А вокруг каких только слухов не приходилось слышать! После появления хвостатой звезды говорили об «Апокалипсисе» почти в каждом нюрнбергском доме, толковали его кто во что горазд. Даже в «пивной для господ» и то прекратились неторопливые беседы о положении дел в империи, новых рынках и городских финансах. И здесь теперь чуть не рвала друг другу волосы, споря о том, как понимать «Откровение». Как не хватало точного перевода Библии на немецкий язык! Говорил Дюрер об этом с приором монастыря августинцев Эвхарием Кара. Приор разделял его точку зрения. Да, давно бы пора немцам иметь свою Библию. Но кто рискнет взяться за такое дело? Рим считает, что незачем простому мирянину вникать в ее суть.
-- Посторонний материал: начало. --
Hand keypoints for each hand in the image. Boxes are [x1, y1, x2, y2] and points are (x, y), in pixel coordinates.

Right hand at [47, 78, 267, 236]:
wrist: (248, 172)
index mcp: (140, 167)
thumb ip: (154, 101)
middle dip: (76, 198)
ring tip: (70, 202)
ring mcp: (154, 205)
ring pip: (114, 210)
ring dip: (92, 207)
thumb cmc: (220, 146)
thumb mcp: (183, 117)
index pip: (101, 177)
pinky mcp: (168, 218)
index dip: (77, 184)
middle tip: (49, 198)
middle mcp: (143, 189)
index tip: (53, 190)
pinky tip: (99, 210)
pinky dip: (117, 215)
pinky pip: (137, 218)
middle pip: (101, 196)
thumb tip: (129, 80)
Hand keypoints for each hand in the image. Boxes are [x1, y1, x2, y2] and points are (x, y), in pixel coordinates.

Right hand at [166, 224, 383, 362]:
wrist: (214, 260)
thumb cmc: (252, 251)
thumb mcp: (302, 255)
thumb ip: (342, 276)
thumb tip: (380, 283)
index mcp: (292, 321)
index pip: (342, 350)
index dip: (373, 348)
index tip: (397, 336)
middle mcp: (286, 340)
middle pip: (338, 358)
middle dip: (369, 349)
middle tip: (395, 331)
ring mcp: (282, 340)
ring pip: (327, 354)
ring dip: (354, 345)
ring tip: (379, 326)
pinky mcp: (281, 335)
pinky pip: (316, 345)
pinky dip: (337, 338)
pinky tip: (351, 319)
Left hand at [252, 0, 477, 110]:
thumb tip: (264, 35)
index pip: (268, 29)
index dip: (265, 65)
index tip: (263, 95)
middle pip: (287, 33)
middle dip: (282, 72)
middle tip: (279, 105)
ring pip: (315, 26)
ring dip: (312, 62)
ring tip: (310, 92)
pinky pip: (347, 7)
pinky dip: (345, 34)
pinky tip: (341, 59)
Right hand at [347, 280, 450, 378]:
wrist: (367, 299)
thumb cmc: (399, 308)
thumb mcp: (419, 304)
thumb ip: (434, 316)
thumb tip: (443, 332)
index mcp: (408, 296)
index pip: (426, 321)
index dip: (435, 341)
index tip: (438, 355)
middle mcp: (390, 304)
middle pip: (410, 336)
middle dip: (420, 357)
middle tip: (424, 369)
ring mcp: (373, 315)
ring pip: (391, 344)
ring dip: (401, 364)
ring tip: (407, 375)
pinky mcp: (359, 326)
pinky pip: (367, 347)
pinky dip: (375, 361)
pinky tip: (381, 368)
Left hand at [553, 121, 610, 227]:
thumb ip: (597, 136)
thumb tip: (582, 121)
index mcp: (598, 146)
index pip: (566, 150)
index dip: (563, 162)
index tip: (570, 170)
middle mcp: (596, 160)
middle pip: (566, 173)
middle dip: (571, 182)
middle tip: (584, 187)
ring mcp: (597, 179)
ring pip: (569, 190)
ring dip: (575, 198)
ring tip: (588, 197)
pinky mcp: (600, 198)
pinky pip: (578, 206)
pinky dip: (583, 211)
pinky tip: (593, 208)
Согласился Кара помочь Альбрехту. Подробно разъяснял ученый богослов все символы и намеки, содержащиеся в «Апокалипсисе». Но беседовал с Альбрехтом так, будто закончил живописец богословский факультет. Снимал с полок книги, рукописи, приводил мнения известных теологов. Как-то неудобно было просить Эвхария говорить пояснее, а сам он этого не замечал. Иногда вся беседа сводилась к толкованию какого-нибудь одного-единственного слова, и тогда на помощь себе привлекал приор греческие и древнегреческие тексты.

Полезны, спору нет, были полученные знания, но для художника мало пригодны. Найти бы человека, который бы просто точно перевел ему текст! Вилибальд, конечно, мог бы помочь, однако новоиспеченного члена городского совета мирские дела интересовали куда больше богословия. И все же о просьбе друга он помнил. Однажды завалился к нему почти в полночь, перепугав раскатистым басом всех насмерть. Есть, мол, знаток «Апокалипсиса»! Искали его за тридевять земель, а он тут, рядом: Иоганн Пиркгеймер — его отец!

Потом уж все выяснилось. Не меньше других в городе прислушивался старый Пиркгеймер к слухам о предстоящем светопреставлении. Верил ли в это? Пожалуй. Ведь недаром именно теперь принял он решение уйти в монастырь. Замаливать грехи? Укрыться от предстоящих бед? Кто знает, какие мысли и соображения таились за мощным лбом советника многих мирских и церковных владык. Но главное было в том, что в разговоре с сыном согласился он помочь его другу, способствовать благому делу. Советовал Вилибальд Альбрехту не тянуть, завтра же встретиться с Иоганном. Может передумать — у каждого старика, как известно, свой норов.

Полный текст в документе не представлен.